You can configure Prometheus to start on the port you wish, default is 9090.

In the machine where Prometheus runs, you can check that all processes are correctly detected by visiting http://localhost:9090/targets.

Grafana

First Start Grafana. By default, it is accessible at port 3000. You can define your own specific port using the GF_SERVER_HTTP_PORT environnement variable.

Choose an admin/password and perform basic install steps.

Add a Prometheus DataSource in Grafana pointing to the Prometheus instance defined in the previous step.

The Grafana Dashboard

A simple dashboard has been published on the Grafana website.
It can be simply imported with the Grafana UI by following steps:

  • In the left menu, select Dashboard > Import
  • In the "Grafana.com Dashboard" text field, enter the dashboard ID 9817

The new dashboard should be available and show something like the image below.

Advanced Dashboard

For power users who want to gather and display more info about their server, we have also prepared a dashboard with additional gauges.

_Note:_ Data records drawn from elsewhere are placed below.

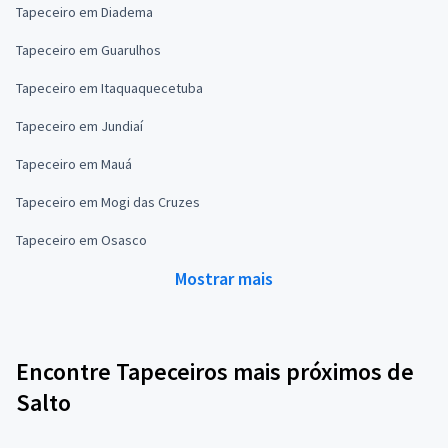
Tapeceiro em Diadema
Tapeceiro em Guarulhos
Tapeceiro em Itaquaquecetuba
Tapeceiro em Jundiaí
Tapeceiro em Mauá
Tapeceiro em Mogi das Cruzes
Tapeceiro em Osasco
Mostrar mais
Encontre Tapeceiros mais próximos de
Salto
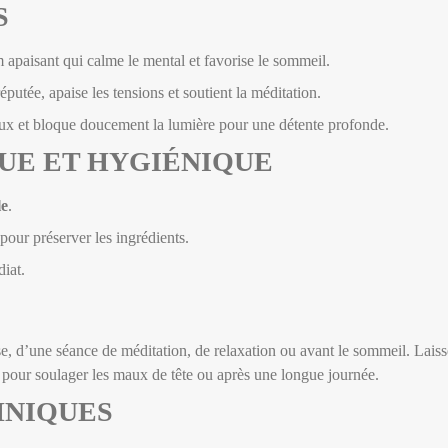
S
 apaisant qui calme le mental et favorise le sommeil.
éputée, apaise les tensions et soutient la méditation.
eux et bloque doucement la lumière pour une détente profonde.
UE ET HYGIÉNIQUE
le
.
pour préserver les ingrédients.
iat.
e, d’une séance de méditation, de relaxation ou avant le sommeil. Laiss
ssi pour soulager les maux de tête ou après une longue journée.
HNIQUES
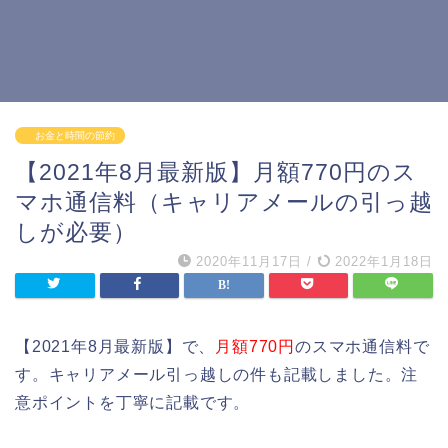
お金と時間の節約
【2021年8月最新版】月額770円のス
マホ通信料（キャリアメールの引っ越
しが必要）
2020年11月17日
/
2022年1月18日
【2021年8月最新版】で、
月額770円
のスマホ通信料で
す。キャリアメール引っ越しの件も記載しました。注
意ポイントを丁寧に記載です。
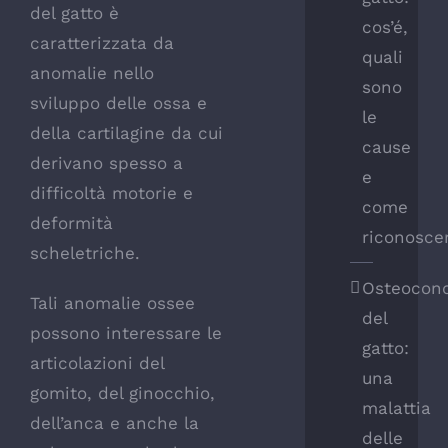
del gatto è
cos’é,
caratterizzata da
quali
anomalie nello
sono
sviluppo delle ossa e
le
della cartilagine da cui
cause
derivano spesso a
e
difficoltà motorie e
come
deformità
riconosce
scheletriche
.
Osteocond
Tali anomalie ossee
del
possono interessare le
gatto:
articolazioni del
una
gomito, del ginocchio,
malattia
dell’anca e anche la
delle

This section describes the required configuration to display them in a more complete Grafana dashboard.

Prerequisites

  • Download and install the Node Exporter application,
  • Import this Dashboard (ID: 15153) in your Grafana instance.

System metrics

Append this configuration to your prometheus.yml to enable prometheus to collect and scrape the metrics.

  - job_name: 'node_exporter'
    static_configs:
    - targets: ['localhost:9100']

To run the node_exporter, it is advised to create a service file and use systemd.

Here is a simple template:

[Unit]
Description=Node Exporter
After=network-online.target

[Service]
User=pydio
Group=pydio
Type=simple
ExecStart=/usr/local/bin/node_exporter

[Install]
WantedBy=multi-user.target